Try some white vinegar. I've had pretty good luck with that for all sorts of smells, including the dreaded results of a cat with a UTI.


----------



## Forcast

nature's miracle urine destroyer, I have used it on anything and everything.


----------



## Jokarva

Forcast said:


> nature's miracle urine destroyer, I have used it on anything and everything.

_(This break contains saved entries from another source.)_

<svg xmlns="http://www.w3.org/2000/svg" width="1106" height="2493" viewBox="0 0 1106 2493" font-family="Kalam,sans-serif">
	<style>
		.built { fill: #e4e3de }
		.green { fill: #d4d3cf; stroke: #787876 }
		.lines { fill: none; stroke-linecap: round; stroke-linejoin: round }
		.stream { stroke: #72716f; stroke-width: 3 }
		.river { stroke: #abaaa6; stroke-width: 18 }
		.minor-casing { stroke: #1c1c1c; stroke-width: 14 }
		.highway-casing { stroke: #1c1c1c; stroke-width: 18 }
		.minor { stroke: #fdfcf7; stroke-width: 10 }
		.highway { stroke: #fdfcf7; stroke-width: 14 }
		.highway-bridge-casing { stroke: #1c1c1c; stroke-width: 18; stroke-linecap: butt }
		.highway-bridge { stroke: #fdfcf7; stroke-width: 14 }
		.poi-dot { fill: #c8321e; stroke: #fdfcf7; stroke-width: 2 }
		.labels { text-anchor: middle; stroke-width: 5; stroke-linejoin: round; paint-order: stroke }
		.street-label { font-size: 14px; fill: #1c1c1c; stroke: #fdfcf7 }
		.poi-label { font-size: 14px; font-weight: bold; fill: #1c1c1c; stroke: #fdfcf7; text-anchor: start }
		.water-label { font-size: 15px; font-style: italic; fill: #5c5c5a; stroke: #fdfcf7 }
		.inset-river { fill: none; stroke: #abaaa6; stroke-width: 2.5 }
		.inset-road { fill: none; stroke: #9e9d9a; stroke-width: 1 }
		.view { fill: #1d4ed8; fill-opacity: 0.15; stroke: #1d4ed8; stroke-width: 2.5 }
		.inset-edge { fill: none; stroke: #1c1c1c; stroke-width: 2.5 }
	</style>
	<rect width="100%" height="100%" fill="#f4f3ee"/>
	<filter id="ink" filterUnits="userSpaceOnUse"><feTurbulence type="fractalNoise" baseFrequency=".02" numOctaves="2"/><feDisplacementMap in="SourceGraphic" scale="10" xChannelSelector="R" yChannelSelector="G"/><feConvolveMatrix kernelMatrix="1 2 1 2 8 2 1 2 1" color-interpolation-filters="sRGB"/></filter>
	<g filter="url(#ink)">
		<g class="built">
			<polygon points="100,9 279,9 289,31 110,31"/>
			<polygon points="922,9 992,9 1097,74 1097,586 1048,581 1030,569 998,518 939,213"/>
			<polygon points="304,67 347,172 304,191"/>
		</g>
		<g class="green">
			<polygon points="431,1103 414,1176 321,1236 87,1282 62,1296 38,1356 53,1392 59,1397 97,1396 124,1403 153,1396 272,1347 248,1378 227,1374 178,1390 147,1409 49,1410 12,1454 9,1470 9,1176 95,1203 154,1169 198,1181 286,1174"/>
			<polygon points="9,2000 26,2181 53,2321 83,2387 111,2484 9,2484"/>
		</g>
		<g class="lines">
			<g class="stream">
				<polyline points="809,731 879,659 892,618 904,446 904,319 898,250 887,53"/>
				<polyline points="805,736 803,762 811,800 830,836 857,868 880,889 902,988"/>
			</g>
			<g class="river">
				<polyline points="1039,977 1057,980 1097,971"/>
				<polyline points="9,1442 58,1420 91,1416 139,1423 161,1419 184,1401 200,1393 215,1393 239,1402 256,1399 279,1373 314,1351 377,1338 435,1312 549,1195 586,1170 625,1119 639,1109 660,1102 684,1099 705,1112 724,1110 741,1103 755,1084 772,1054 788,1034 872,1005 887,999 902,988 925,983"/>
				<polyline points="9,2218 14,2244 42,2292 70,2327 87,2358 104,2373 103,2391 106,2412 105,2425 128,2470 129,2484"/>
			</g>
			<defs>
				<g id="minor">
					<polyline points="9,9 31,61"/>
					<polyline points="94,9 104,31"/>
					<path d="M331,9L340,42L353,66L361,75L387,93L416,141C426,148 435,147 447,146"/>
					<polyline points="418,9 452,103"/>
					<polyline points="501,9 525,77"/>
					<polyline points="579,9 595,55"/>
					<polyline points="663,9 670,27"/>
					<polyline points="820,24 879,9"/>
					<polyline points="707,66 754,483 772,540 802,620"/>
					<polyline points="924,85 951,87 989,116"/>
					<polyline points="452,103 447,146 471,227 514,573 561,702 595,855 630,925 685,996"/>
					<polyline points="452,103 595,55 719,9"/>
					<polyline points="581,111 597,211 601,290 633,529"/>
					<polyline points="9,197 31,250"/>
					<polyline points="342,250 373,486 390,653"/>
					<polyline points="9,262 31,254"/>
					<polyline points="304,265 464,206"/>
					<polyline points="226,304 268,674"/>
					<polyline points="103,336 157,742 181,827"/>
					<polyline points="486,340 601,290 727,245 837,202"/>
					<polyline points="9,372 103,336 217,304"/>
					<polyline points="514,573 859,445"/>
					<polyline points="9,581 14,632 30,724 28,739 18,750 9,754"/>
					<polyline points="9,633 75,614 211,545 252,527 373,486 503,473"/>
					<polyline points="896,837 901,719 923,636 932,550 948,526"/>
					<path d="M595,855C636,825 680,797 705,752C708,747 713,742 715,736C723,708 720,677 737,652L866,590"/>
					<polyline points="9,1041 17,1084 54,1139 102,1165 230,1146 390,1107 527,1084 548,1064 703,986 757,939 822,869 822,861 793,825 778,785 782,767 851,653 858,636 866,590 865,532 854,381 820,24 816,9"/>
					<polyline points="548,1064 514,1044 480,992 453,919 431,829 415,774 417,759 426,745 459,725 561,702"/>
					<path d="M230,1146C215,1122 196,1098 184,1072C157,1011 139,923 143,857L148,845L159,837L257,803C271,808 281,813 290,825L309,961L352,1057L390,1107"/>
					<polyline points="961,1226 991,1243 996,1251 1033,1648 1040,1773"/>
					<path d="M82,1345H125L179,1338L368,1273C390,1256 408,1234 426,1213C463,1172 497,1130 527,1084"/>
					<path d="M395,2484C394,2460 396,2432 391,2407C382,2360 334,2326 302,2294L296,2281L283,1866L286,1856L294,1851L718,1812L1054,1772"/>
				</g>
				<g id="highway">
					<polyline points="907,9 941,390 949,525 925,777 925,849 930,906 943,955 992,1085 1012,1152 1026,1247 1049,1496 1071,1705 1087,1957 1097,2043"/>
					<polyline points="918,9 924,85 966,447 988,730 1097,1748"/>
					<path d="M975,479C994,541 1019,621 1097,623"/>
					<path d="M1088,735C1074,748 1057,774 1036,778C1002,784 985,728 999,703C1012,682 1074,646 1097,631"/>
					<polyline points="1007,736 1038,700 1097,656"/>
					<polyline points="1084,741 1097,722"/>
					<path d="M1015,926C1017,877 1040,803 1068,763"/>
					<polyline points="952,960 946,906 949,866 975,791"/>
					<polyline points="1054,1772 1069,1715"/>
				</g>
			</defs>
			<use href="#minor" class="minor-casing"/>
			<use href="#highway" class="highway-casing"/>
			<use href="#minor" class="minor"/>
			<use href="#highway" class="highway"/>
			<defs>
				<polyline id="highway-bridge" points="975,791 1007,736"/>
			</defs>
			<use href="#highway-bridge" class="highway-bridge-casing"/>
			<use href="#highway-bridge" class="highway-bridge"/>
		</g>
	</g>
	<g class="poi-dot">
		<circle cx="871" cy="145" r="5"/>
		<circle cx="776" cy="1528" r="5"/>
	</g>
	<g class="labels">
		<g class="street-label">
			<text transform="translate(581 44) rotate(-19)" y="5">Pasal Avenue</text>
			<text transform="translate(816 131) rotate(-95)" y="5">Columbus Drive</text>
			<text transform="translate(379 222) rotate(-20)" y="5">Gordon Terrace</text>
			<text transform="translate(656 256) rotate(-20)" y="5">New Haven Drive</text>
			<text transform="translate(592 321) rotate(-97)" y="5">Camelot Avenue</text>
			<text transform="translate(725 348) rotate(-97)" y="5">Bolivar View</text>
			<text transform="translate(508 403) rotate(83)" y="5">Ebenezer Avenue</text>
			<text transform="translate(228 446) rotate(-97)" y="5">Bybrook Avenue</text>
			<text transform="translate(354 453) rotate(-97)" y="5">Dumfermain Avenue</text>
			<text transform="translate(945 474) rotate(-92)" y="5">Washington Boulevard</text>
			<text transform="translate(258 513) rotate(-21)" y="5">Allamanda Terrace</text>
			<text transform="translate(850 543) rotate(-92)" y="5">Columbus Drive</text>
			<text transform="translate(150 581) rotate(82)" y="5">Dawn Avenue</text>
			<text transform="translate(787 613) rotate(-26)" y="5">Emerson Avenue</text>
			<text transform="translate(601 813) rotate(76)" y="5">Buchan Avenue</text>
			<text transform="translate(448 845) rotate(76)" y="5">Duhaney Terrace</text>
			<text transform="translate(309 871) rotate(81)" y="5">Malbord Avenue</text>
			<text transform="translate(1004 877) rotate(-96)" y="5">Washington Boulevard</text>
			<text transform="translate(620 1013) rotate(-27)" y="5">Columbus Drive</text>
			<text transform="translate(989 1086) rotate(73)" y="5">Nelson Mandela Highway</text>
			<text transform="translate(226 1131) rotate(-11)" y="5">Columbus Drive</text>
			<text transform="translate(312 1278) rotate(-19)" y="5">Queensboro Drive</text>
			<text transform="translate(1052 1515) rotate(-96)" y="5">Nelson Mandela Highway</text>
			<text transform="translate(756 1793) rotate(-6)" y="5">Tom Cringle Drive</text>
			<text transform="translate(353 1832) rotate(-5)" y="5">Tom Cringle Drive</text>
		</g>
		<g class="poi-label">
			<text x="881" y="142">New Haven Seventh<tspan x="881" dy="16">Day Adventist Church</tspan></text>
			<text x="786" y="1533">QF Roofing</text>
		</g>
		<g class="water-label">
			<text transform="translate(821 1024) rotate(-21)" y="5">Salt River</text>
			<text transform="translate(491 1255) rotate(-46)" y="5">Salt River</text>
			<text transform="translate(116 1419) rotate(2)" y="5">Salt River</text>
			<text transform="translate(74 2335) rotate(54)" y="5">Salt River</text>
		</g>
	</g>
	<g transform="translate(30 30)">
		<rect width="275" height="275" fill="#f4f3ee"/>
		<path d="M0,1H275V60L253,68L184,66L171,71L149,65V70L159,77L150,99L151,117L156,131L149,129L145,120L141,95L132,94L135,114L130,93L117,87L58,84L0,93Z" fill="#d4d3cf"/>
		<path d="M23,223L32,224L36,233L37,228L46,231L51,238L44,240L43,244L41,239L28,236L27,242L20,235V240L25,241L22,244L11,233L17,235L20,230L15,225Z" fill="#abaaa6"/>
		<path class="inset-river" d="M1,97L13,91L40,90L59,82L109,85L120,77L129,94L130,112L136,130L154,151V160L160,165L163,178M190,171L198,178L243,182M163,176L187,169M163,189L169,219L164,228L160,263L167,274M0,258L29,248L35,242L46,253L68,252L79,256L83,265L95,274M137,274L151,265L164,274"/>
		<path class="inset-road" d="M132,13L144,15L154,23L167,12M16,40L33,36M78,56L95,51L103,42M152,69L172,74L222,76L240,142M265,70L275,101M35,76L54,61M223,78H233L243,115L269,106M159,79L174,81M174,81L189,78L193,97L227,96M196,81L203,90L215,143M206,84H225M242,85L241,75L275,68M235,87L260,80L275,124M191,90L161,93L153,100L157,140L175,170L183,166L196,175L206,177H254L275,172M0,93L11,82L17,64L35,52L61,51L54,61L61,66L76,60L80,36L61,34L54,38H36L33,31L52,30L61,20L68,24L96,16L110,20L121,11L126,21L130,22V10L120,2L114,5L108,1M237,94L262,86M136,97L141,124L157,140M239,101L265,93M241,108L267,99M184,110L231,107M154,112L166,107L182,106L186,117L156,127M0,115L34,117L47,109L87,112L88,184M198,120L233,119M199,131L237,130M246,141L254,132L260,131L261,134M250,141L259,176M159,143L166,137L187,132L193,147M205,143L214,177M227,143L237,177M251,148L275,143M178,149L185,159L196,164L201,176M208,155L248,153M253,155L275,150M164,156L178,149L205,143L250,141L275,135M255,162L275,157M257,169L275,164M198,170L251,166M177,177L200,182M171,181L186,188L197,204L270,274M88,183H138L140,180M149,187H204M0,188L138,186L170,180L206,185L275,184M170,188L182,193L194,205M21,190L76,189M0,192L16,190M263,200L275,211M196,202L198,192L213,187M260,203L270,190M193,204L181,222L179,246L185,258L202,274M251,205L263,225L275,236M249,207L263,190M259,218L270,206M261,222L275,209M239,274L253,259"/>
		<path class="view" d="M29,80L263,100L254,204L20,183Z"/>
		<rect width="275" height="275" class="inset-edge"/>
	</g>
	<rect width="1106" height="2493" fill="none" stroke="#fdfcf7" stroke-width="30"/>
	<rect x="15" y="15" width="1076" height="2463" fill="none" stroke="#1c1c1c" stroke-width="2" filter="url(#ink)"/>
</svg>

This is what we use to clean the tnr van.....talk about reek! Also used it when a new cat peed on our entry rug, it works great. I've never seen it change the color of the upholstery or carpet in the van, but would still test it first.

Great buys!


----------



## flowergurl

Thanks! With the nature's miracle, should i soak them in it, or just apply it to them and wash straight away?


----------



## rural dreams

Unlurking to warn you-I did the soak/wash right away thing and added laundry soap to the washer.Had a massive bubble flood,and had to rewash twice to get all the foam off.Maybe wash in plain water after a good soak?The smell was gone though.


----------



## flowergurl

I washed the double wedding ring this morning on the gentle cycle. I soaked it in the washer in the nature's miracle. Then i added my homemade laundry soap ( low suds) and i added a cup of white vinegar in the rinse water.
The smell is gone, but the washing damaged the top. A few holes appeared in the small sections of the wedding ring. 
I will put that quilt in my yard sale next month. I should be able to make a little profit off it.
I am thinking i will try the dry cleaners for the other blanket. I think they are to old to be washed in a machine. 
Thanks for the warning Rural Dreams. I think my homemade soap probably saved me the mess you had.


----------



## flowergurl

Here's the quilt i washed.

View attachment 46663


One of the damaged spots.

View attachment 46664


----------



## NEfarmgirl

Could you just patch it to repair it? I am sorry it was damaged, but if it is a few spots they can be repaired if you can hand sew new pieces of fabric over the top of the damaged ones.


----------



## sewtlm

If I really like the quilt I use it any way or I make something else like a vest or jacket or pillows out of it.


----------



## flowergurl

One of my onlines friends saw it and I sold it to her. I have so many sewing projects lined up, i really don't want to take the time to repair it. She's going to have it fixed and enjoy it.


----------



## Jokarva

Is your washer a top loader with an agitator? I think an old quilt is best washed in a front loader, the agitator can definitely do some damage. Beautiful quilt, glad it found a good home (and glad the smell came out!).


----------



## flowergurl

Yes it is and I used the gentle cycle. The other quilt i bought is going to the dry cleaners. I'm hoping it fairs better there.


----------



## flowergurl

I just back from the cleaners and dropping off the other quilt. Yikes, it costs $32.00 for a quilt! Luckily the girl at the counter had a coupon for $12.00 off. That sure helped. 
Keep your fingers crossed this one comes out okay.


----------



## maxine

Please where would I find this product??.. Nature's Miracle Urine Destroyer??


----------



## flowergurl

My husband picked it up for me at Petco i believe. Any of the larger Pet stores should carry it.


----------



## maxine

Thanks flowergurl.. I will see if I can find it...


----------



## flowergurl

You are most welcome Maxine.


----------